[INFORMATION SHOWN start]

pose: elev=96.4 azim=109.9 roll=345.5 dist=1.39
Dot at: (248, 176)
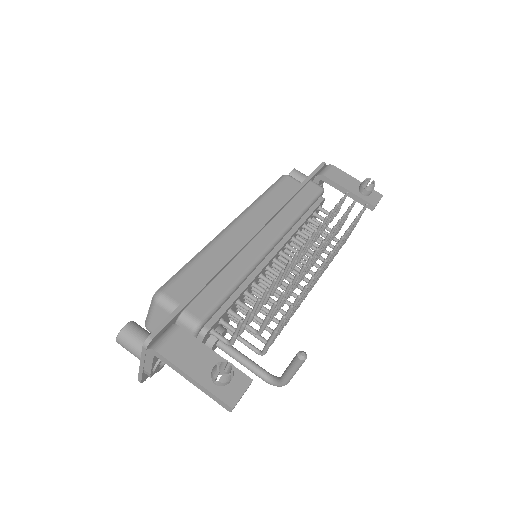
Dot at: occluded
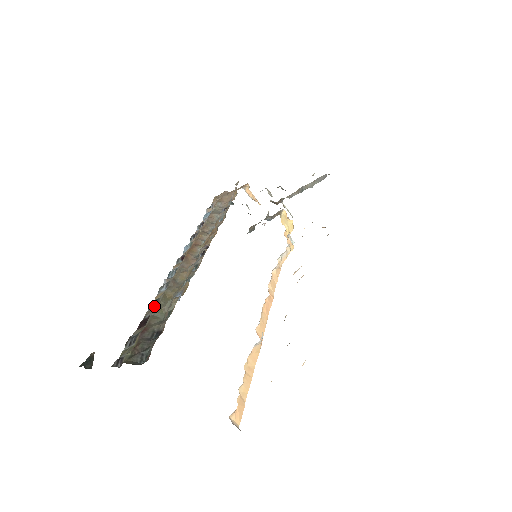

[INFORMATION SHOWN end]
[INFORMATION SHOWN start]

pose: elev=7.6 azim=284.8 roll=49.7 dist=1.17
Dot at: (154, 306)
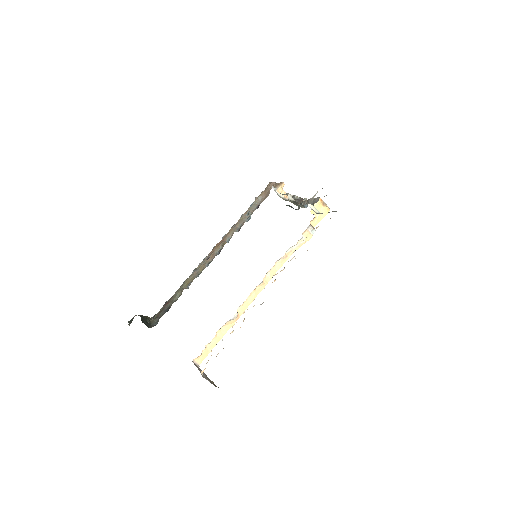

[INFORMATION SHOWN end]

GIVEN EXERCISE: Copy the lines starting with the one that contains "pose: elev=96.4 azim=109.9" and ending after the one that contains "Dot at: occluded", including both of those lines. Leave the pictures out.

FINAL RESULT:
pose: elev=96.4 azim=109.9 roll=345.5 dist=1.39
Dot at: (248, 176)
Dot at: occluded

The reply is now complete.